Aussie nurse shares the ‘life saving’ pen trick everyone should know about

Aussie nurse shares the ‘life saving’ pen trick everyone should know about
  • PublishedMay 2, 2024

‘This saved my child’s life the other day.’

A nurse has shared the simple “life-saving” pen trick everyone should know about.

Paediatric nurse Sarah Hunstead, who runs Australia’s children’s safety page called CPR Kids, suggested outlining a rash, bite or spot with a black pen to help you determine whether it’s spreading or not.

According to Healthdirect Australia, most rashes are harmless and will go away without treatment — but some are more serious, and need to be checked and treated by a doctor immediately.

If you or a child notice a red mark, Hunstead said you should use a pen to draw around the area so you can see how far or how quickly it spreads outside the line.

“Need to know whether a rash, bite, or spot is spreading?” the nurse said in an Instagram post.

An Australian nurse has shared the simple ‘life-saving’ pen trick everyone should know about. 
An Australian nurse has shared the simple ‘life-saving’ pen trick everyone should know about.  Credit: CPR Kids

“Grab a pen, circle around the outside, and check it again later. This is an easy way of being able to tell whether something is spreading or not.

“Remember: ‘Outline with pen, then check it again’.”

Her video has been viewed more than 23,000 times — with one mum sharing: “So smart!
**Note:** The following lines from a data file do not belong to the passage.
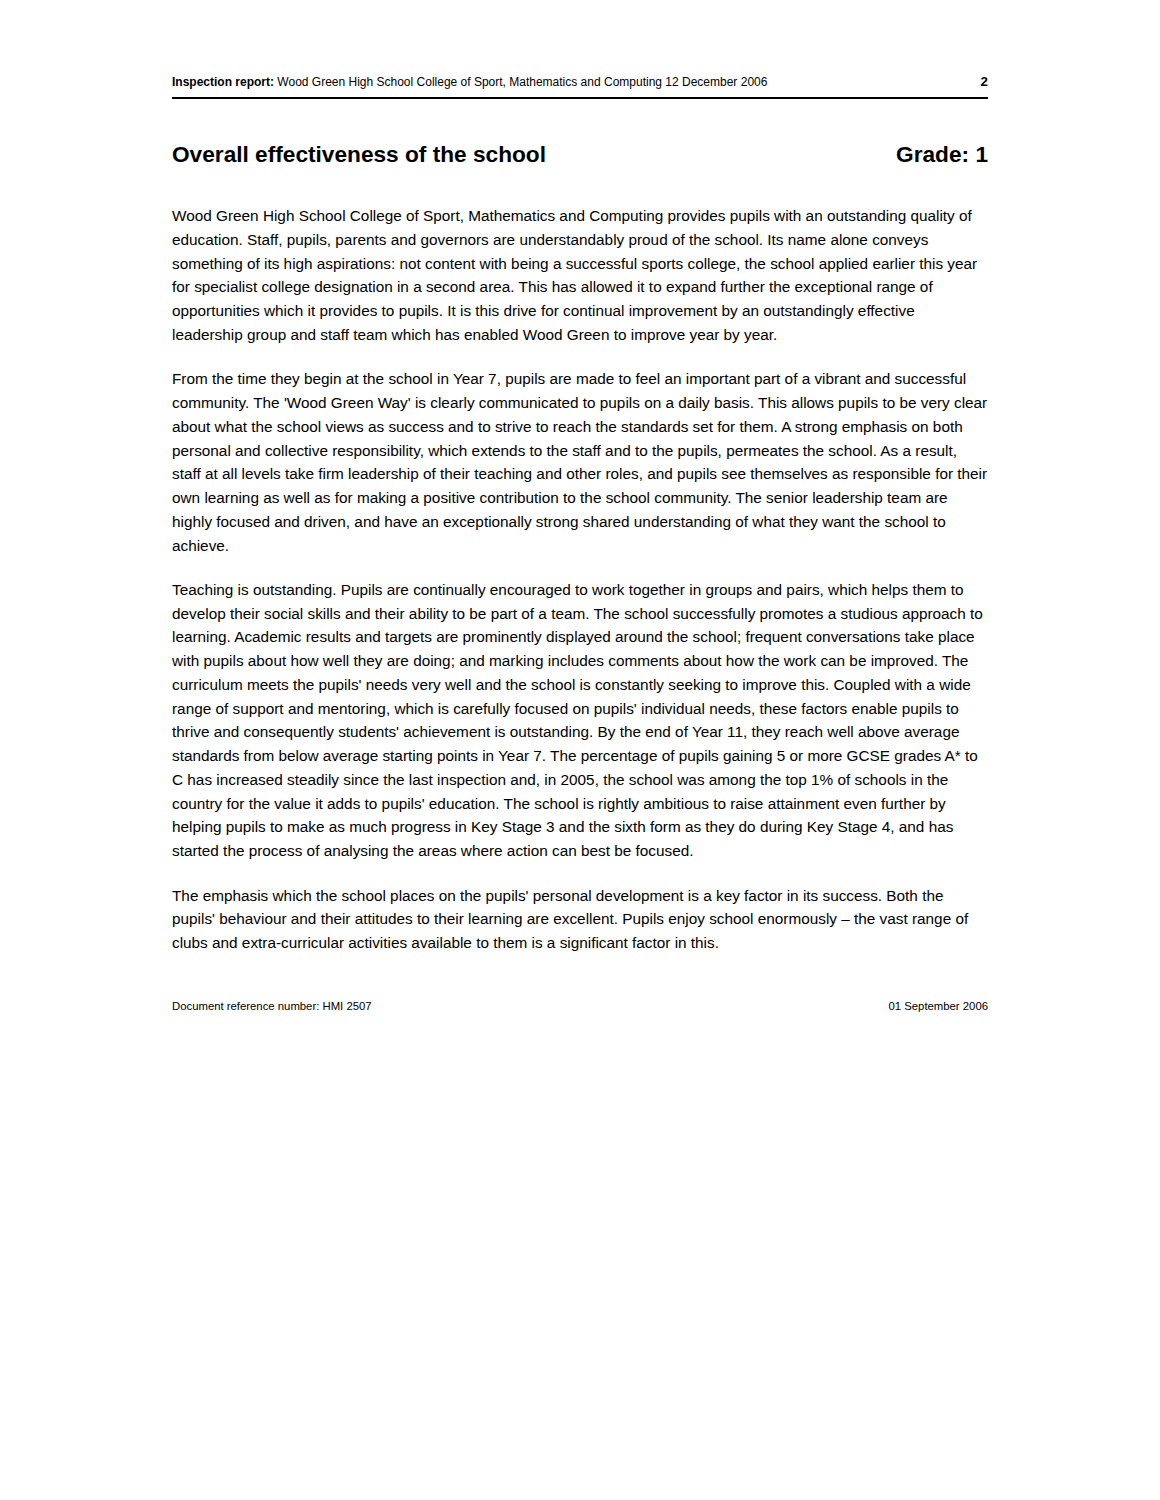Inspection report: Wood Green High School College of Sport, Mathematics and Computing 12 December 2006 2
Overall effectiveness of the school Grade: 1
Wood Green High School College of Sport, Mathematics and Computing provides pupils with an outstanding quality of education. Staff, pupils, parents and governors are understandably proud of the school. Its name alone conveys something of its high aspirations: not content with being a successful sports college, the school applied earlier this year for specialist college designation in a second area. This has allowed it to expand further the exceptional range of opportunities which it provides to pupils. It is this drive for continual improvement by an outstandingly effective leadership group and staff team which has enabled Wood Green to improve year by year.
From the time they begin at the school in Year 7, pupils are made to feel an important part of a vibrant and successful community. The 'Wood Green Way' is clearly communicated to pupils on a daily basis. This allows pupils to be very clear about what the school views as success and to strive to reach the standards set for them. A strong emphasis on both personal and collective responsibility, which extends to the staff and to the pupils, permeates the school. As a result, staff at all levels take firm leadership of their teaching and other roles, and pupils see themselves as responsible for their own learning as well as for making a positive contribution to the school community. The senior leadership team are highly focused and driven, and have an exceptionally strong shared understanding of what they want the school to achieve.
Teaching is outstanding. Pupils are continually encouraged to work together in groups and pairs, which helps them to develop their social skills and their ability to be part of a team. The school successfully promotes a studious approach to learning. Academic results and targets are prominently displayed around the school; frequent conversations take place with pupils about how well they are doing; and marking includes comments about how the work can be improved. The curriculum meets the pupils' needs very well and the school is constantly seeking to improve this. Coupled with a wide range of support and mentoring, which is carefully focused on pupils' individual needs, these factors enable pupils to thrive and consequently students' achievement is outstanding. By the end of Year 11, they reach well above average standards from below average starting points in Year 7. The percentage of pupils gaining 5 or more GCSE grades A* to C has increased steadily since the last inspection and, in 2005, the school was among the top 1% of schools in the country for the value it adds to pupils' education. The school is rightly ambitious to raise attainment even further by helping pupils to make as much progress in Key Stage 3 and the sixth form as they do during Key Stage 4, and has started the process of analysing the areas where action can best be focused.
The emphasis which the school places on the pupils' personal development is a key factor in its success. Both the pupils' behaviour and their attitudes to their learning are excellent. Pupils enjoy school enormously – the vast range of clubs and extra-curricular activities available to them is a significant factor in this.
Document reference number: HMI 2507 01 September 2006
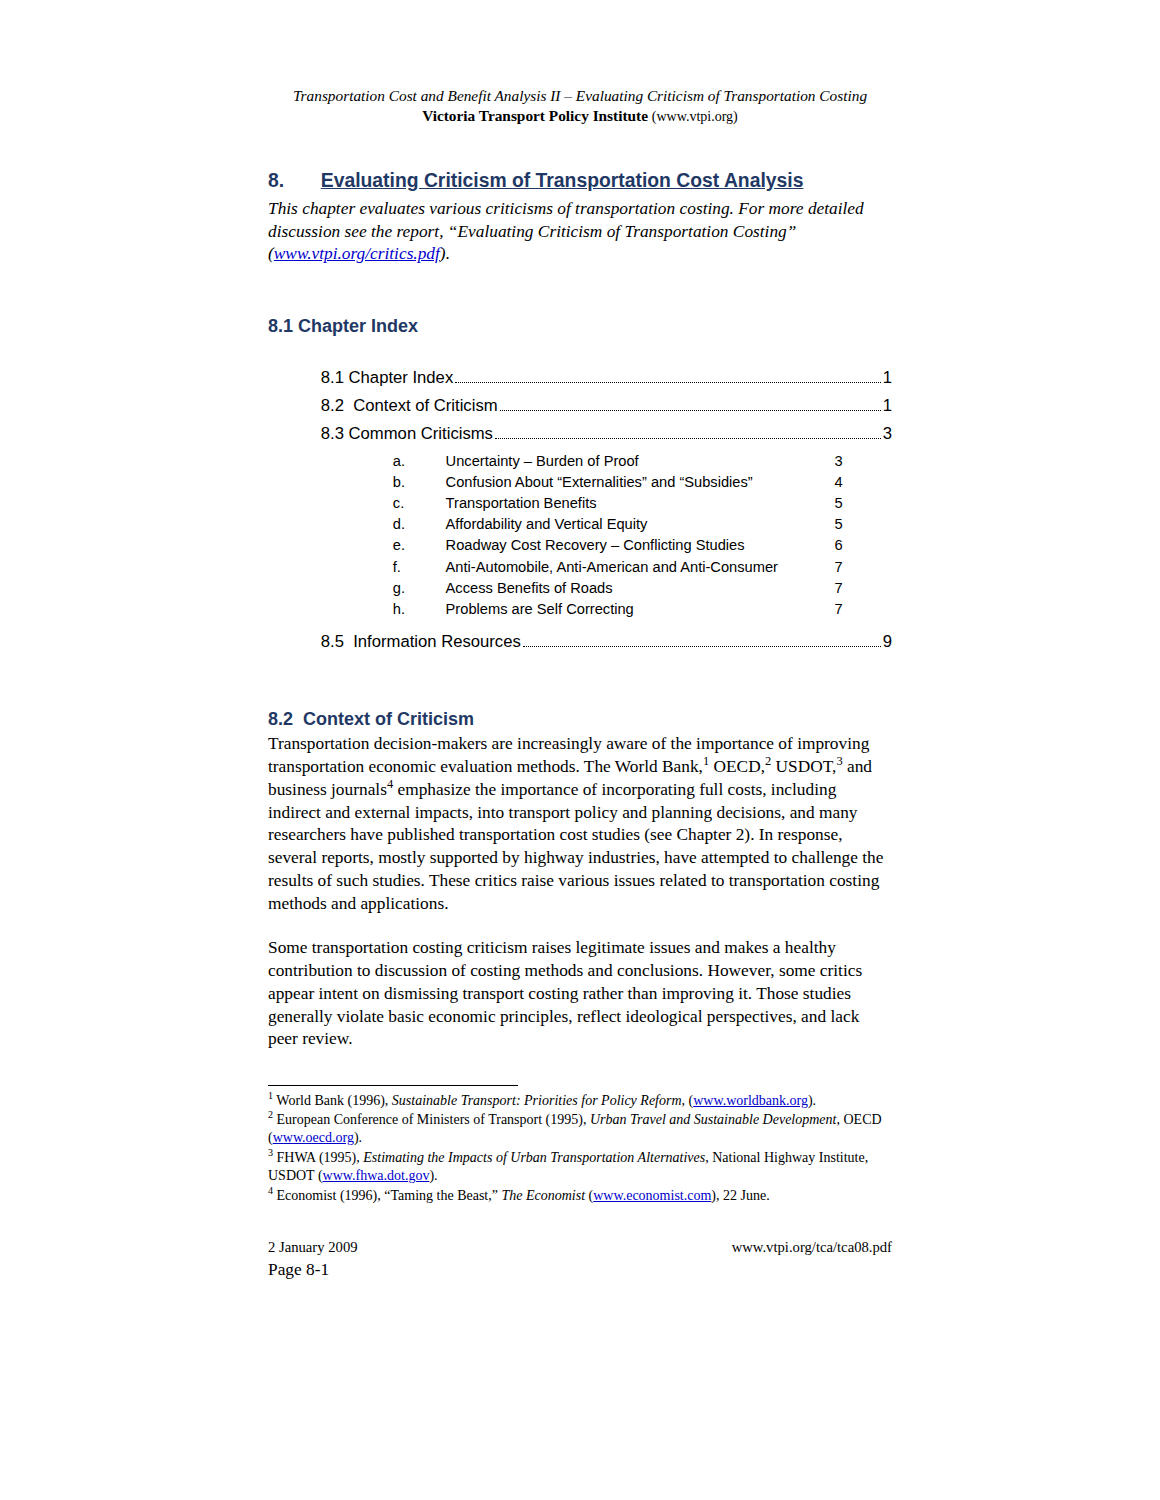Transportation Cost and Benefit Analysis II – Evaluating Criticism of Transportation Costing
Victoria Transport Policy Institute (www.vtpi.org)
8. Evaluating Criticism of Transportation Cost Analysis
This chapter evaluates various criticisms of transportation costing. For more detailed discussion see the report, “Evaluating Criticism of Transportation Costing” (www.vtpi.org/critics.pdf).
8.1 Chapter Index
8.1 Chapter Index 1
8.2 Context of Criticism 1
8.3 Common Criticisms 3
a. Uncertainty – Burden of Proof 3
b. Confusion About “Externalities” and “Subsidies”4
c. Transportation Benefits 5
d. Affordability and Vertical Equity 5
e. Roadway Cost Recovery – Conflicting Studies 6
f. Anti-Automobile, Anti-American and Anti-Consumer 7
g. Access Benefits of Roads 7
h. Problems are Self Correcting 7
8.5 Information Resources 9
8.2 Context of Criticism
Transportation decision-makers are increasingly aware of the importance of improving transportation economic evaluation methods. The World Bank,1 OECD,2 USDOT,3 and business journals4 emphasize the importance of incorporating full costs, including indirect and external impacts, into transport policy and planning decisions, and many researchers have published transportation cost studies (see Chapter 2). In response, several reports, mostly supported by highway industries, have attempted to challenge the results of such studies. These critics raise various issues related to transportation costing methods and applications.
Some transportation costing criticism raises legitimate issues and makes a healthy contribution to discussion of costing methods and conclusions. However, some critics appear intent on dismissing transport costing rather than improving it. Those studies generally violate basic economic principles, reflect ideological perspectives, and lack peer review.
1 World Bank (1996), Sustainable Transport: Priorities for Policy Reform, (www.worldbank.org).
2 European Conference of Ministers of Transport (1995), Urban Travel and Sustainable Development, OECD (www.oecd.org).
3 FHWA (1995), Estimating the Impacts of Urban Transportation Alternatives, National Highway Institute, USDOT (www.fhwa.dot.gov).
4 Economist (1996), “Taming the Beast,” The Economist (www.economist.com), 22 June.
2 January 2009 www.vtpi.org/tca/tca08.pdf
Page 8-1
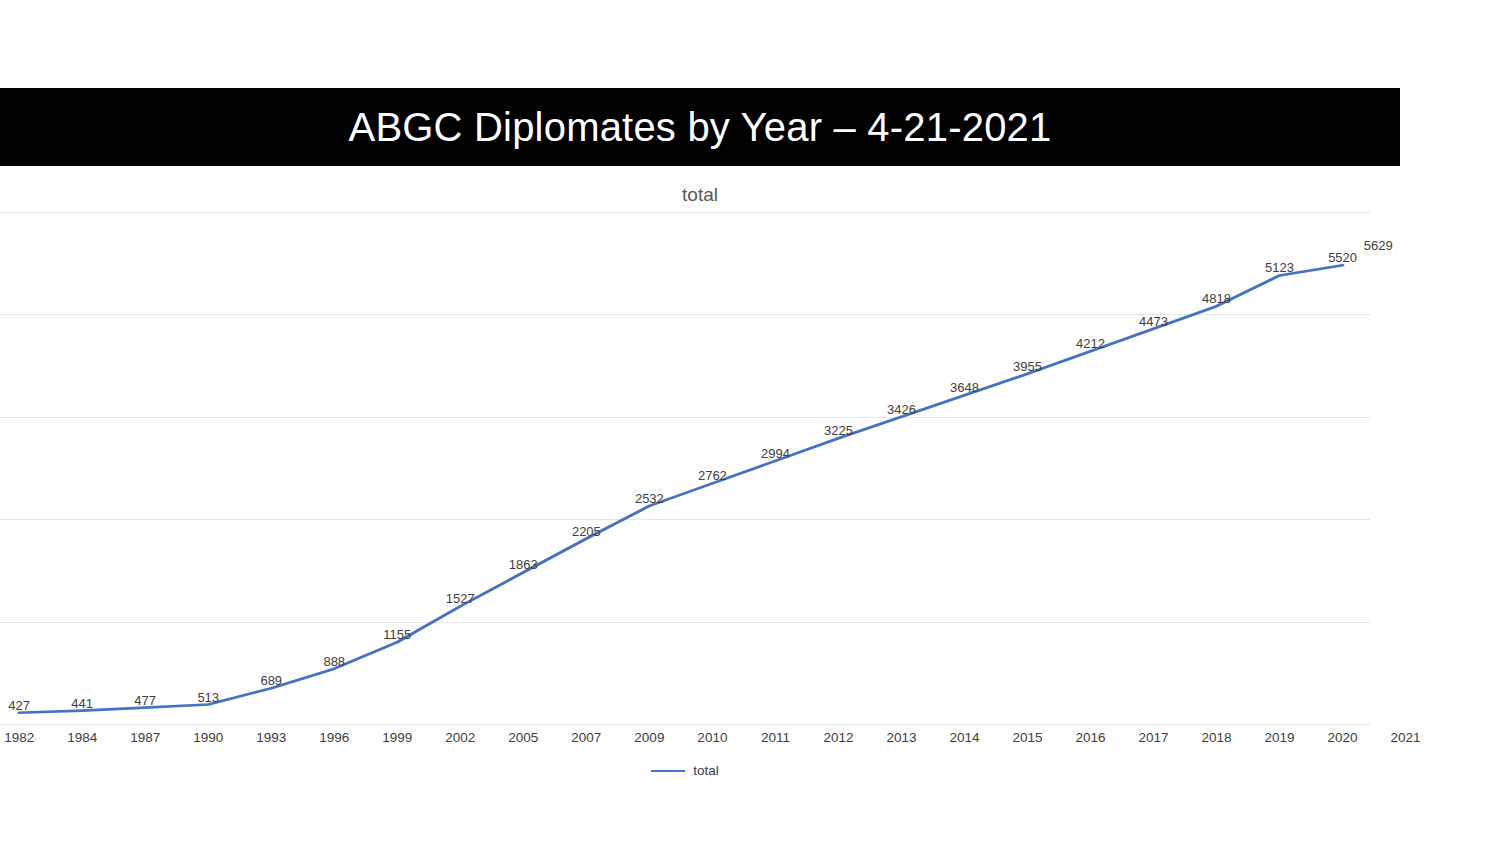ABGC Diplomates by Year – 4-21-2021
total
427 441 477 513 689 888 1155 1527 1863 2205 2532 2762 2994 3225 3426 3648 3955 4212 4473 4818 5123 5520 5629
Yr
1982 1984 1987 1990 1993 1996 1999 2002 2005 2007 2009 2010 2011 2012 2013 2014 2015 2016 2017 2018 2019 2020 2021
total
This saved my child’s life the other day.”

Others thanked the nurse for sharing her “important” and “valuable” advice.

If you or your child has a rash as well as difficulty breathing, wheezing, swelling of the tongue and throat, dizziness or collapse, call triple-0 and ask for an ambulance.

Healthdirect Australia states the treatment of rashes depends on the cause and severity of the rash.

Most rashes in children are viral rashes and need no specific treatment as they will get better on their own.

Other rashes may need treatment with one or more medicines, including:

  • prescription creams, such as steroid, antibiotic or antifungal creams
  • oral antibiotics or antiviral medicines
  • other oral medicines, such as antihistamines, steroids or other medicines that suppress the immune system
  • moisturising creams and lotions

Rarely, some people experience a severe allergic reaction to being bitten or stung by an insect.

In cases of severe allergic reaction, the whole body can react within minutes to the bite or sting which can lead to anaphylaxis, which is serious and can be fatal.

If you think someone is having a severe allergic reaction (anaphylaxis), call triple-0 immediately.